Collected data
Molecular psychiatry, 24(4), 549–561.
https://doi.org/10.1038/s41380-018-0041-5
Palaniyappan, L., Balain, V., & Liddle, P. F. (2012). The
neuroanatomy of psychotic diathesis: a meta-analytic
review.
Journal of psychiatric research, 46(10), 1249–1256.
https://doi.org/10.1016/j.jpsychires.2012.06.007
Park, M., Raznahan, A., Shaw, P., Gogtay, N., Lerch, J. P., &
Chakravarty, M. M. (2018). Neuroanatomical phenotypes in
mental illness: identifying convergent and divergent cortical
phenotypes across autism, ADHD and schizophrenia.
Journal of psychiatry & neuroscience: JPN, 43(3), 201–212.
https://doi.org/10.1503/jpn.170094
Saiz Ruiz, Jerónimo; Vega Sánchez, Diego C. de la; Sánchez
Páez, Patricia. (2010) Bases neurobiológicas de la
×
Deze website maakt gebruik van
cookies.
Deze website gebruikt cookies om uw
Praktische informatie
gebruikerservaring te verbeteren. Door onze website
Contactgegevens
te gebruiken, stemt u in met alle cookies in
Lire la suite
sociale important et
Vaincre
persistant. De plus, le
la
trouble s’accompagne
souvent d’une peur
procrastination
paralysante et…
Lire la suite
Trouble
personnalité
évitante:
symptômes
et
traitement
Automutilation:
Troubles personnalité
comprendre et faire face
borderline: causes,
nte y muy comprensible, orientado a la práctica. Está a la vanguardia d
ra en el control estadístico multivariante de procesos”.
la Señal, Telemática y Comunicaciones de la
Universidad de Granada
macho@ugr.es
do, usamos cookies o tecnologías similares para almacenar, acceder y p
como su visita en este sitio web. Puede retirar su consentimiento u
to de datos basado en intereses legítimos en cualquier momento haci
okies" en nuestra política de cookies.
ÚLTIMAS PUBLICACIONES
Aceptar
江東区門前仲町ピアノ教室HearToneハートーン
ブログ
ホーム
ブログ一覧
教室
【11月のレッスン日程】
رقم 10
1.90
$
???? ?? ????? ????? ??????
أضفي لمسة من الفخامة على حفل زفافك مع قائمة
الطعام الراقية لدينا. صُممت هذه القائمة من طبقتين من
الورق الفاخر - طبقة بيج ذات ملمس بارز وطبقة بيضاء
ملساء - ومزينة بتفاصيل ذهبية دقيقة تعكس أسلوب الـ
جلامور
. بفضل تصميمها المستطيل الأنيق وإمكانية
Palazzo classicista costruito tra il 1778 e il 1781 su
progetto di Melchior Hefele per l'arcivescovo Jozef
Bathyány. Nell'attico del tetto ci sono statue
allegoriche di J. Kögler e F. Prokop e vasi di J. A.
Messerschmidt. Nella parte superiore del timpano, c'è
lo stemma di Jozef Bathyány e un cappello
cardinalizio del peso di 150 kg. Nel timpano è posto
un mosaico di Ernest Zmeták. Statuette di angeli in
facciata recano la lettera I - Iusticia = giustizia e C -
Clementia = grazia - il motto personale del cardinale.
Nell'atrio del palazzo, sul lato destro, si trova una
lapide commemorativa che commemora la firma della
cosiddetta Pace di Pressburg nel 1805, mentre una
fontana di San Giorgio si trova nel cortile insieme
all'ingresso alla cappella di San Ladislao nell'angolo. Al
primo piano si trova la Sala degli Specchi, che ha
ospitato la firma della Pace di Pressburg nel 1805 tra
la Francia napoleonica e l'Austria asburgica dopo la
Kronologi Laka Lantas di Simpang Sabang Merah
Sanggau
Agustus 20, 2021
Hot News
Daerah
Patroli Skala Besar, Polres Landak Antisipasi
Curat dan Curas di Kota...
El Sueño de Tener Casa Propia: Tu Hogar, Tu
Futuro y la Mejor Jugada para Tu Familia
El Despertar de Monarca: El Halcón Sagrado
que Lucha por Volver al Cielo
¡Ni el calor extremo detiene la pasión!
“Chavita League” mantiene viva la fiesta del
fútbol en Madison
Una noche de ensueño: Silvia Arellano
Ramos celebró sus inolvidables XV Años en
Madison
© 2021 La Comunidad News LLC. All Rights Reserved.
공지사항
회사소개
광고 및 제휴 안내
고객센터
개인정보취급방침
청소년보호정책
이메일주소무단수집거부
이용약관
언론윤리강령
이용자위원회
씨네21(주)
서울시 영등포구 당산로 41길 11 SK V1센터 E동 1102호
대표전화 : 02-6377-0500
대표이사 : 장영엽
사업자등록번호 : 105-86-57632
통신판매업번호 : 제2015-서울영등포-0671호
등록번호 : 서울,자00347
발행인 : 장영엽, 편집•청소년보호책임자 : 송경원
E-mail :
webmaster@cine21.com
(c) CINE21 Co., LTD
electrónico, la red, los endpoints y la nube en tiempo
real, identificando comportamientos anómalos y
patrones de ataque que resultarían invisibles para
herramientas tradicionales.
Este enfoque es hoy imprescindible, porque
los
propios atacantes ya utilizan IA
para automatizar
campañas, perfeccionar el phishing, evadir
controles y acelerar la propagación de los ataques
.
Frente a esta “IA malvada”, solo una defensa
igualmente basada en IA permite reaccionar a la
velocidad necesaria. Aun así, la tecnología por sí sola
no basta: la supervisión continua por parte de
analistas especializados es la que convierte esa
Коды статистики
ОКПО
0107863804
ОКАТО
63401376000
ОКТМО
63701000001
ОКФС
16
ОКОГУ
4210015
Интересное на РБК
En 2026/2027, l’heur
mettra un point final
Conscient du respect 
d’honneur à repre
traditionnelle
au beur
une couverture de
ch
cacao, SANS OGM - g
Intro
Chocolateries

ACTIVITY: A verbatim transcription of all the entries above is required.

RESPONSE BELOW:
Molecular psychiatry, 24(4), 549–561.
https://doi.org/10.1038/s41380-018-0041-5
Palaniyappan, L., Balain, V., & Liddle, P. F. (2012). The
neuroanatomy of psychotic diathesis: a meta-analytic
review.
Journal of psychiatric research, 46(10), 1249–1256.
https://doi.org/10.1016/j.jpsychires.2012.06.007
Park, M., Raznahan, A., Shaw, P., Gogtay, N., Lerch, J. P., &
Chakravarty, M. M. (2018). Neuroanatomical phenotypes in
mental illness: identifying convergent and divergent cortical
phenotypes across autism, ADHD and schizophrenia.
Journal of psychiatry & neuroscience: JPN, 43(3), 201–212.
https://doi.org/10.1503/jpn.170094
Saiz Ruiz, Jerónimo; Vega Sánchez, Diego C. de la; Sánchez
Páez, Patricia. (2010) Bases neurobiológicas de la
×
Deze website maakt gebruik van
cookies.
Deze website gebruikt cookies om uw
Praktische informatie
gebruikerservaring te verbeteren. Door onze website
Contactgegevens
te gebruiken, stemt u in met alle cookies in
Lire la suite
sociale important et
Vaincre
persistant. De plus, le
la
trouble s’accompagne
souvent d’une peur
procrastination
paralysante et…
Lire la suite
Trouble
personnalité
évitante:
symptômes
et
traitement
Automutilation:
Troubles personnalité
comprendre et faire face
borderline: causes,
nte y muy comprensible, orientado a la práctica. Está a la vanguardia d
ra en el control estadístico multivariante de procesos”.
la Señal, Telemática y Comunicaciones de la
Universidad de Granada
macho@ugr.es
do, usamos cookies o tecnologías similares para almacenar, acceder y p
como su visita en este sitio web. Puede retirar su consentimiento u
to de datos basado en intereses legítimos en cualquier momento haci
okies" en nuestra política de cookies.
ÚLTIMAS PUBLICACIONES
Aceptar
江東区門前仲町ピアノ教室HearToneハートーン
ブログ
ホーム
ブログ一覧
教室
【11月のレッスン日程】
رقم 10
1.90
$
???? ?? ????? ????? ??????
أضفي لمسة من الفخامة على حفل زفافك مع قائمة
الطعام الراقية لدينا. صُممت هذه القائمة من طبقتين من
الورق الفاخر - طبقة بيج ذات ملمس بارز وطبقة بيضاء
ملساء - ومزينة بتفاصيل ذهبية دقيقة تعكس أسلوب الـ
جلامور
. بفضل تصميمها المستطيل الأنيق وإمكانية
Palazzo classicista costruito tra il 1778 e il 1781 su
progetto di Melchior Hefele per l'arcivescovo Jozef
Bathyány. Nell'attico del tetto ci sono statue
allegoriche di J. Kögler e F. Prokop e vasi di J. A.
Messerschmidt. Nella parte superiore del timpano, c'è
lo stemma di Jozef Bathyány e un cappello
cardinalizio del peso di 150 kg. Nel timpano è posto
un mosaico di Ernest Zmeták. Statuette di angeli in
facciata recano la lettera I - Iusticia = giustizia e C -
Clementia = grazia - il motto personale del cardinale.
Nell'atrio del palazzo, sul lato destro, si trova una
lapide commemorativa che commemora la firma della
cosiddetta Pace di Pressburg nel 1805, mentre una
fontana di San Giorgio si trova nel cortile insieme
all'ingresso alla cappella di San Ladislao nell'angolo. Al
primo piano si trova la Sala degli Specchi, che ha
ospitato la firma della Pace di Pressburg nel 1805 tra
la Francia napoleonica e l'Austria asburgica dopo la
Kronologi Laka Lantas di Simpang Sabang Merah
Sanggau
Agustus 20, 2021
Hot News
Daerah
Patroli Skala Besar, Polres Landak Antisipasi
Curat dan Curas di Kota...
El Sueño de Tener Casa Propia: Tu Hogar, Tu
Futuro y la Mejor Jugada para Tu Familia
El Despertar de Monarca: El Halcón Sagrado
que Lucha por Volver al Cielo
¡Ni el calor extremo detiene la pasión!
“Chavita League” mantiene viva la fiesta del
fútbol en Madison
Una noche de ensueño: Silvia Arellano
Ramos celebró sus inolvidables XV Años en
Madison
© 2021 La Comunidad News LLC. All Rights Reserved.
공지사항
회사소개
광고 및 제휴 안내
고객센터
개인정보취급방침
청소년보호정책
이메일주소무단수집거부
이용약관
언론윤리강령
이용자위원회
씨네21(주)
서울시 영등포구 당산로 41길 11 SK V1센터 E동 1102호
대표전화 : 02-6377-0500
대표이사 : 장영엽
사업자등록번호 : 105-86-57632
통신판매업번호 : 제2015-서울영등포-0671호
등록번호 : 서울,자00347
발행인 : 장영엽, 편집•청소년보호책임자 : 송경원
E-mail :
webmaster@cine21.com
(c) CINE21 Co., LTD
electrónico, la red, los endpoints y la nube en tiempo
real, identificando comportamientos anómalos y
patrones de ataque que resultarían invisibles para
herramientas tradicionales.
Este enfoque es hoy imprescindible, porque
los
propios atacantes ya utilizan IA
para automatizar
campañas, perfeccionar el phishing, evadir
controles y acelerar la propagación de los ataques
.
Frente a esta “IA malvada”, solo una defensa
igualmente basada en IA permite reaccionar a la
velocidad necesaria. Aun así, la tecnología por sí sola
no basta: la supervisión continua por parte de
analistas especializados es la que convierte esa
Коды статистики
ОКПО
0107863804
ОКАТО
63401376000
ОКТМО
63701000001
ОКФС
16
ОКОГУ
4210015
Интересное на РБК
En 2026/2027, l’heur
mettra un point final
Conscient du respect 
d’honneur à repre
traditionnelle
au beur
une couverture de
ch
cacao, SANS OGM - g
Intro
Chocolateries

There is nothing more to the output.